Solution : If namespaceID of master and slaves machines are not same. Than replace the namespaceID of slaves machine with master namespaceID. - dfs/name/current/VERSION file contains the namespaceID of master machine - dfs/data/current/VERSION file contains the namespaceID of master machine

Cause 3 : Datanode instance running out of space.

Solution : Free some space.

Cause 4 : You may also get this message due to permissions. May be JobTracker can not create jobtracker.info on startup.

4. Sqoop export command failed :

Error message : attempt_201101151840_1006_m_000001_0, Status : FAILED java.util.NoSuchElementException at java.util.AbstractList$Itr.next(AbstractList.java:350) at impressions_by_zip.__loadFromFields(impressions_by_zip.java:159) at impressions_by_zip.parse(impressions_by_zip.java:108)

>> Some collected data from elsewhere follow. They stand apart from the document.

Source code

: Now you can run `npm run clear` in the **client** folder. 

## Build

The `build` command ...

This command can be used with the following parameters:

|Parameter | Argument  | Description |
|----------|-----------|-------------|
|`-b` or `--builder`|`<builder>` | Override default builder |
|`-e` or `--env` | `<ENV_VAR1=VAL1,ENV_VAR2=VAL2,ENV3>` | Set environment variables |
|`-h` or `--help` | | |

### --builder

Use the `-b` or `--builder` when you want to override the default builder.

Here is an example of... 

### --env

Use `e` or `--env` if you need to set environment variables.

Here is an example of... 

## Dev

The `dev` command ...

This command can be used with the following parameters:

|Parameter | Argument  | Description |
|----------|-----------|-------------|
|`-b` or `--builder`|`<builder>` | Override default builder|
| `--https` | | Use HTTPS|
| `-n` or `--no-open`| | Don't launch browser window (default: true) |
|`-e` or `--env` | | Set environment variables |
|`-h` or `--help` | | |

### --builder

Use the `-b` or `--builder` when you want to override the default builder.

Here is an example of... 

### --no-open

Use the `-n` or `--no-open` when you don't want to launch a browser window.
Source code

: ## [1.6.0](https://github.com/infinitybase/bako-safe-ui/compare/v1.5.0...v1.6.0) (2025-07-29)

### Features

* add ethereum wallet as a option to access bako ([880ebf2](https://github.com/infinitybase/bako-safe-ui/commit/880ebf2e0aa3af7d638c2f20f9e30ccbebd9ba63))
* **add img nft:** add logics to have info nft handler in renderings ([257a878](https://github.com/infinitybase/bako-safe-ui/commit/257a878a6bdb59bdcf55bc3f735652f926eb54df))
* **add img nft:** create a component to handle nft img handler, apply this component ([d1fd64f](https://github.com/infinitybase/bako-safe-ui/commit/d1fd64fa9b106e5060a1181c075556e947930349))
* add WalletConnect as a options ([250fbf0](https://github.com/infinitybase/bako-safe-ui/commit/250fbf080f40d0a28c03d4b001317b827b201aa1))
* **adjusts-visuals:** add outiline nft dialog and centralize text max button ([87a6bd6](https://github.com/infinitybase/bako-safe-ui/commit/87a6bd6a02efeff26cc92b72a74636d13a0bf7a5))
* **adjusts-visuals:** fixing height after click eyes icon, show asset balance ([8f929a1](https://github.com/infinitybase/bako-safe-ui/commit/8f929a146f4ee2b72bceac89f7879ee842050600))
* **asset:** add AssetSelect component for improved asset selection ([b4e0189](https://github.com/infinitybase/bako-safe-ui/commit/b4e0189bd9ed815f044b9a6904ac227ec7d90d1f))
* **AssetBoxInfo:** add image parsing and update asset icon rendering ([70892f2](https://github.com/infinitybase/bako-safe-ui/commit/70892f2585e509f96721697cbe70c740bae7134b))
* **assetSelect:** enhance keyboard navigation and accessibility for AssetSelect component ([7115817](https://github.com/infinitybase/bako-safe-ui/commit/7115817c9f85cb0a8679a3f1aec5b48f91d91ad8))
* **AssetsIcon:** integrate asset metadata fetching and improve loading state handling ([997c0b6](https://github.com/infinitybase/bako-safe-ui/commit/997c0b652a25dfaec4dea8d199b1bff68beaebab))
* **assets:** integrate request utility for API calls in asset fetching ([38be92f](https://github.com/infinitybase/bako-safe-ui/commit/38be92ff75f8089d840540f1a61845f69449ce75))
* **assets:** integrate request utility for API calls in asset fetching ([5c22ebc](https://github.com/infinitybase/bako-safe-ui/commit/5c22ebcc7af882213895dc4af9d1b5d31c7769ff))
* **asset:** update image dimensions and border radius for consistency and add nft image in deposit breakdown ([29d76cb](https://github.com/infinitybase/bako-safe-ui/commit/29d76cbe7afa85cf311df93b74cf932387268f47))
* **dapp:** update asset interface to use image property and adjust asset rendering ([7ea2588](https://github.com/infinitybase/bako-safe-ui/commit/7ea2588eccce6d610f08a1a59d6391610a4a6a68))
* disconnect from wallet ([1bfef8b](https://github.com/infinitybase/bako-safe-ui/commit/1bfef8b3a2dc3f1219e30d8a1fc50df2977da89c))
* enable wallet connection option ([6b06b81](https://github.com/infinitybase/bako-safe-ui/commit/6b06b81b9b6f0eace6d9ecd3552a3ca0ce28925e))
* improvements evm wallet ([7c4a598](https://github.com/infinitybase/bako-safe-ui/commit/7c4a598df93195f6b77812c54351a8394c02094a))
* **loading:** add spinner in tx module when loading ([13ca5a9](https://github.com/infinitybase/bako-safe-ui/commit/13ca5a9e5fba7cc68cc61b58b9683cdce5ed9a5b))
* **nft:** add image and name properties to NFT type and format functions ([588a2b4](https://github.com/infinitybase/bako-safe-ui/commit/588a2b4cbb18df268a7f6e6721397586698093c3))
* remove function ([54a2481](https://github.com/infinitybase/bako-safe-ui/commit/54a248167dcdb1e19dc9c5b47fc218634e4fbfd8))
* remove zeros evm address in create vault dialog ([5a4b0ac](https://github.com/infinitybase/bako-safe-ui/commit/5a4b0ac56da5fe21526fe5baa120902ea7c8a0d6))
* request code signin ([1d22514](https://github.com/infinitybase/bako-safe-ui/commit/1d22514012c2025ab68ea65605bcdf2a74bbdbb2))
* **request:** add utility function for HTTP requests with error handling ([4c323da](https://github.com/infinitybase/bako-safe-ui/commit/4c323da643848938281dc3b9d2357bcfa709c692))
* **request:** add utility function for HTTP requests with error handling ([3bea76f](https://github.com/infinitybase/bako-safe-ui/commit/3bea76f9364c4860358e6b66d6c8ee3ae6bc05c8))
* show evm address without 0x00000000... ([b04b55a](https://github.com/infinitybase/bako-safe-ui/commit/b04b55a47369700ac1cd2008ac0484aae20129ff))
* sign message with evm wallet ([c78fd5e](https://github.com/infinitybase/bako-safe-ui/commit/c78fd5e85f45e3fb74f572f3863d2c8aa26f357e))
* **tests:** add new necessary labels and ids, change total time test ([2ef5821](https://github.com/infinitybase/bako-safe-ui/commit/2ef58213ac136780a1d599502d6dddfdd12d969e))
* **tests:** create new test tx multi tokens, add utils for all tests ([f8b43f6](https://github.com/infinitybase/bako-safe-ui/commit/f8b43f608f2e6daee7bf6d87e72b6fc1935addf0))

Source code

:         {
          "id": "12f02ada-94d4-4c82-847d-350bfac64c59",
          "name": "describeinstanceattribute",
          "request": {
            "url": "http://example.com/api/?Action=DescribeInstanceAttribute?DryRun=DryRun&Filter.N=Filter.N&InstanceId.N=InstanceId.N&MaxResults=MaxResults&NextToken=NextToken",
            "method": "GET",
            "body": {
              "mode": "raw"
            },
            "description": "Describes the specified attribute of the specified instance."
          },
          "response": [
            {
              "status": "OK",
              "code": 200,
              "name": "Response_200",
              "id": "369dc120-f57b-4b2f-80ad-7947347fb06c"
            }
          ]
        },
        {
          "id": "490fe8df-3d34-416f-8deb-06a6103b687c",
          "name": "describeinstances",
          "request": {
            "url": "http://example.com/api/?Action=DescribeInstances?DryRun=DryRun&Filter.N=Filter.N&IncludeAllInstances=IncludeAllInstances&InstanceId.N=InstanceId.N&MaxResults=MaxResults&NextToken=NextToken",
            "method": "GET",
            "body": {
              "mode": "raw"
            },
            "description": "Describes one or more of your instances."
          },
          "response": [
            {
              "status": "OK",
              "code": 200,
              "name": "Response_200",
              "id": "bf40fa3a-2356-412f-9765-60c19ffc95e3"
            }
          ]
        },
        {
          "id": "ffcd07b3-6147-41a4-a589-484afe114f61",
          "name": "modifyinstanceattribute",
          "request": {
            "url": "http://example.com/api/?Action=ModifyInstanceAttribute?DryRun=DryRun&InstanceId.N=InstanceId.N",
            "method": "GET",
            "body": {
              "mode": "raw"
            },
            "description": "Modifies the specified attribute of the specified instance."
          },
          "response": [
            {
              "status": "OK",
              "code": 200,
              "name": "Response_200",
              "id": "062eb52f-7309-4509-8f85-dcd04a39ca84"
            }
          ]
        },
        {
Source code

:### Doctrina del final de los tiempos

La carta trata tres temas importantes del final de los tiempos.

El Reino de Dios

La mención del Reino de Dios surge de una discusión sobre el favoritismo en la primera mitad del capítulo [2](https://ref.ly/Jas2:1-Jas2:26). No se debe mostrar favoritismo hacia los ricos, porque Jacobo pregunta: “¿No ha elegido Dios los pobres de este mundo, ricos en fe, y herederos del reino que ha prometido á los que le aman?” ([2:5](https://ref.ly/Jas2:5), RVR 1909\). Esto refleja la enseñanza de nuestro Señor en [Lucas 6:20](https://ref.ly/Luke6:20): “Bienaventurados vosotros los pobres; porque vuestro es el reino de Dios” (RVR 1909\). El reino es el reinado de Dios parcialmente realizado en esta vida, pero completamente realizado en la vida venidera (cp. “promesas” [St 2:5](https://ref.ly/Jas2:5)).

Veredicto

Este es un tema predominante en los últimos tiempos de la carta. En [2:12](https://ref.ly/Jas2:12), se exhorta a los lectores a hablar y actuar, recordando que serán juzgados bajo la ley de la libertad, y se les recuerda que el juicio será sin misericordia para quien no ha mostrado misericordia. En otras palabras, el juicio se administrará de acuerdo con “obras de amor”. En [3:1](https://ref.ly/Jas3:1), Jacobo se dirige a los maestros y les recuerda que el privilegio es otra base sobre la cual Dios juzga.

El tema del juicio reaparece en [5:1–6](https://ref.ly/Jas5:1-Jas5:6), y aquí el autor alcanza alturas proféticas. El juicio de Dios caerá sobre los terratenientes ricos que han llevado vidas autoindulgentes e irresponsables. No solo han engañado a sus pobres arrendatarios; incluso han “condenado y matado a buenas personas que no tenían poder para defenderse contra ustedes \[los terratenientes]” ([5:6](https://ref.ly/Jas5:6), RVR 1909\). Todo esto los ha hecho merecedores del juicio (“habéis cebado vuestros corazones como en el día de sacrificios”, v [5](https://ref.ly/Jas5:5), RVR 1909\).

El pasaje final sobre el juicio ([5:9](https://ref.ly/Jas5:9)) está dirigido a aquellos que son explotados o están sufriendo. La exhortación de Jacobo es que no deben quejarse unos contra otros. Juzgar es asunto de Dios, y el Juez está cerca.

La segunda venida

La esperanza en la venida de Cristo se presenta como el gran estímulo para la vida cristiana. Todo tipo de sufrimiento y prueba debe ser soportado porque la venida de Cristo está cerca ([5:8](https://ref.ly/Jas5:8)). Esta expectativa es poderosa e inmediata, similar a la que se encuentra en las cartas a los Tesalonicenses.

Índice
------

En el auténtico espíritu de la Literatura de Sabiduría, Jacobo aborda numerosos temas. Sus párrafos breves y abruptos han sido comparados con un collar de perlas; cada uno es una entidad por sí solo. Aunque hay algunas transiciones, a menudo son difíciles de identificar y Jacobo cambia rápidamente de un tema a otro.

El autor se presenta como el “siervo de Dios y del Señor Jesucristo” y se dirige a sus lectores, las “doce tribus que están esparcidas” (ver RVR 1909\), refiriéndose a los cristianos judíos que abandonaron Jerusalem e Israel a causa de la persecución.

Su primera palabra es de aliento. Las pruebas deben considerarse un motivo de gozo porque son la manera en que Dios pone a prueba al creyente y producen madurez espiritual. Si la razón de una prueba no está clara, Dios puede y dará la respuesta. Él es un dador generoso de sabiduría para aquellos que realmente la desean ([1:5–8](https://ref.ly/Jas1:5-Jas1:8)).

Cause : Given field separator is not valid Solution : Specify correct field delimeter in sqoop export command.

5. HBase regionserver not running :

Error message : 2012-01-02 13:48:49,973 FATAL org.apache.hadoop.hbase.regionserver.HRegionServer: Master rejected startup because clock is out of sync org.apache.hadoop.hbase.ClockOutOfSyncException: org.apache.hadoop.hbase.ClockOutOfSyncException: Server hadoop-datanode2,60020,1325492317440 has been rejected; Reported time is too far out of sync with master. Time difference of 206141ms > max allowed of 30000ms

Solution : Clock of regionservers are not sync with master machine. Synchronized the clock of hbase master and regionserver machines.